3. Knowledge does not necessarily come with experience. It also requires effort.
4. Expectation is overrated...and that includes expecting a budget, a reasonable schedule, and a classroom door that locks.

Ah, the NyQuil is kicking in, so my brain is checking out for the evening.

As an update from yesterday, I had a chance meeting with A.K.'s parents and his house principal today. It went quite well. After I left the office, I suddenly remembered the circumstances that landed him in my class in the first place. At the beginning of the year, he chose three other SPAR classes before mine. Actually, he was my student last year, before he was transferred into gym without warning...a disciplinary tactic. None of the other teachers would take him. I did. I'm still an idealist. I also took all of the other students that no teacher would touch, either due to full sections or personal distaste. It was terribly sad to see all these children getting passed over for personal reasons. No Child Left Behind, indeed. Yes, I'm aware that I completely manipulated that reference to suit my own needs. We self-serve all the time. Our tendency toward self preservation can be an advantage, because it provides a safeguard against burnout and doormat-syndrome. Then again, the same tendency can make people mean, suspicious, and even conspiratorial. Yes, all of the students I accepted are problematic. It has made my working life extremely challenging. It's a good thing that I like a challenge, but admittedly, I'm frustrated, right now.

Monday, September 17, 2007

This was the highlight of my day:

My first two classes today were rough. I sent A.K. to the office with his second referral in as many days. He has received four call-in letters already, and we haven't even gotten through the first month of school. One of my eighth grade classes is almost three days behind my gigantic sixth grade class, because the older students have such a difficult time following directions. They don't want to be bothered with actual "work." I really hope that I can do something for all of them, this year. Still, my preliminary chorus list is almost double the size of what it was at this time last year, and some of my classes are incredibly fun to teach. At the end of the day, one of the aforementioned sixth-graders handed me this note:

"Hey Ms. M,

I wanted to draw you a picture with a girl hugging a monkey, but since I didn't have enough time, I might do it tonight after my homework and mabey give it to you on Wednsday.

<3 E. S."

I can't wait to see how that picture is going to turn out, and you know that it's going on my wall.
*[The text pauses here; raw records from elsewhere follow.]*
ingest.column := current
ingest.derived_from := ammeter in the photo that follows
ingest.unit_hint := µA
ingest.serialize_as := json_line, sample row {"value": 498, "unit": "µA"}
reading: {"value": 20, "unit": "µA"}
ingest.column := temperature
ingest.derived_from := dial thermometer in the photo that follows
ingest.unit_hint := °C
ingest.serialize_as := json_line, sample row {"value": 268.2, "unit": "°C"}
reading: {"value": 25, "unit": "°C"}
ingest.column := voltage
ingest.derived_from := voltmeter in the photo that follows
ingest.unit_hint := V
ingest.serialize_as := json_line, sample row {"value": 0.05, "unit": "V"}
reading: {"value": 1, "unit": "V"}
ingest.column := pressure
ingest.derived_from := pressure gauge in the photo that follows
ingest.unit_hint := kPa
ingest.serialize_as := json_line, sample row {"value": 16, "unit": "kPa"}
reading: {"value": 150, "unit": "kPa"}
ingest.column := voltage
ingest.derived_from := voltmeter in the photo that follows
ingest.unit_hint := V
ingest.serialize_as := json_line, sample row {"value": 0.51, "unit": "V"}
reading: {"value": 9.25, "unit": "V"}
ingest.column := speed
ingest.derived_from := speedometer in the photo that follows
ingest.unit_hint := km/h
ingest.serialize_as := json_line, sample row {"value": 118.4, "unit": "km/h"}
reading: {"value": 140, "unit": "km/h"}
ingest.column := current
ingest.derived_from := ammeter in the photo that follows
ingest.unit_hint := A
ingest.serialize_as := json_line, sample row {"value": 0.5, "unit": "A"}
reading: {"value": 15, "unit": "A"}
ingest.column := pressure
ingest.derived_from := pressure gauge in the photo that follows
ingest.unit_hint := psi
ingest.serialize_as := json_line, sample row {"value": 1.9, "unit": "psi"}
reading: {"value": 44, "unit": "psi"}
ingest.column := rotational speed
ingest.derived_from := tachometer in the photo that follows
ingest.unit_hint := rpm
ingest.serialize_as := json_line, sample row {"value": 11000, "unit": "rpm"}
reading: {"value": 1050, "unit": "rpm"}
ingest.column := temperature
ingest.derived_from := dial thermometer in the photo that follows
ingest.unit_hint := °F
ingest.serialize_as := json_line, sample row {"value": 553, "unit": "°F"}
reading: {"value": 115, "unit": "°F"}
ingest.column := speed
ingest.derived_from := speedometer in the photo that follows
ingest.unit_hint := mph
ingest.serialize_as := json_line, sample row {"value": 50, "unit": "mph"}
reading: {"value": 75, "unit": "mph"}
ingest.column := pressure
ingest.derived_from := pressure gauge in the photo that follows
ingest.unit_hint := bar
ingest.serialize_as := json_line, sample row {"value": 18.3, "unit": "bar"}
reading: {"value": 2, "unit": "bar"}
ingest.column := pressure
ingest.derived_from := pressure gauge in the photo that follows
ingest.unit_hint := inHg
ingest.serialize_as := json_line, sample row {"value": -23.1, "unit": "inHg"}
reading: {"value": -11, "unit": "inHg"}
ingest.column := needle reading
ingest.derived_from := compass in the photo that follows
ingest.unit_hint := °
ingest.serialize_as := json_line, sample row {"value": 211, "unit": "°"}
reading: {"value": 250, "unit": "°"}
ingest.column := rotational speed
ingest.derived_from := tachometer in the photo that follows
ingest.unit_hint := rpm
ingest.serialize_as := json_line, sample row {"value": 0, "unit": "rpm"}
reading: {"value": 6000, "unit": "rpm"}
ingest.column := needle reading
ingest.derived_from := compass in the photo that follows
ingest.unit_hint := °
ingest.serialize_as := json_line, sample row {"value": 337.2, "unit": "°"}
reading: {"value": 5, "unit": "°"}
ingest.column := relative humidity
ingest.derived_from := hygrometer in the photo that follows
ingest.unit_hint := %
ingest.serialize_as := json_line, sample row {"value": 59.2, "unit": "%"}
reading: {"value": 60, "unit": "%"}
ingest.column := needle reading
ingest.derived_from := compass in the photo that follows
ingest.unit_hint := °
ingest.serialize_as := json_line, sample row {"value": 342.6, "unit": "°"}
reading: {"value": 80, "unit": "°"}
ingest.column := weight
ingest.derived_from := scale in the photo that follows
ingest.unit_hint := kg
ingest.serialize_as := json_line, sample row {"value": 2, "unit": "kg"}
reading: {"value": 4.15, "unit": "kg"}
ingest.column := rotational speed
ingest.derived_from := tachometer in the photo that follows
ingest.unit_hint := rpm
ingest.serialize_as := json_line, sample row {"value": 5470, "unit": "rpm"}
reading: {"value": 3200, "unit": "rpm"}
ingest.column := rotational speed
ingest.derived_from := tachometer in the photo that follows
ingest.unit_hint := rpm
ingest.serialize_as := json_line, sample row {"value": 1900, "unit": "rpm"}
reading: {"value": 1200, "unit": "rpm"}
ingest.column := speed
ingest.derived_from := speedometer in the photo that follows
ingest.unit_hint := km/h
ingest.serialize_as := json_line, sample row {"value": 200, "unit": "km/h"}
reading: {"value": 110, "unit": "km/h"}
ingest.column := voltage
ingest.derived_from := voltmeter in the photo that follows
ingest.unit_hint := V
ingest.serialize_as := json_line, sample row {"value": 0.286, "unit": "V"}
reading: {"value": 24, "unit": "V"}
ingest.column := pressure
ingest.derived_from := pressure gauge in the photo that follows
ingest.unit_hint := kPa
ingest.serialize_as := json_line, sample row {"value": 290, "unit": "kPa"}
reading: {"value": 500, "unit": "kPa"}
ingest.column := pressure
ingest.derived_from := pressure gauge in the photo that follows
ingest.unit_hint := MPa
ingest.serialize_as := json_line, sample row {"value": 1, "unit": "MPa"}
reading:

I never thought that I'd be writing an ed blog.

First post. Two jobs. Third year. Honestly, this is the last place I thought I would be. I tire of hearing story after story about union battles, unruly children, and uncooperative administrators. I loathe telling them, but I catch myself mid-complaint far too often. Among the small crop of new-ish teachers in Baltimore City, such whining is commonplace. We are uninformed, misled, and far too young to claim that we really know how this system works. Luckily, most of us are also far from being bitter and formulaic in our methods. That said, I lack a sense of renewal in my profession, and I hope to regain it, here. Think of this as an experiment in introspection, rather than a place to dump useless bickering. I want to be more dedicated to my craft, my art, my profession...because calling it anything less is a disgraceful mistake. If I pay more attention, maybe I can actually form some real opinions.

I chose the name because this is also a welcome distraction from a busy schedule. (Edutainment?) I'm working two jobs in the hopes of relocating to another city--more to follow--and paying off some debt. I average about 75 hours a week. I'm intentionally distracting myself to procure a surprising outcome. In other words, don't expect everything here to be revelatory or deeply philosophical. I like to make odd connections between completely different topics; it may sound as if I border on irrelevance. That's the beauty of the thing: you decide what is relevant. I'll just write.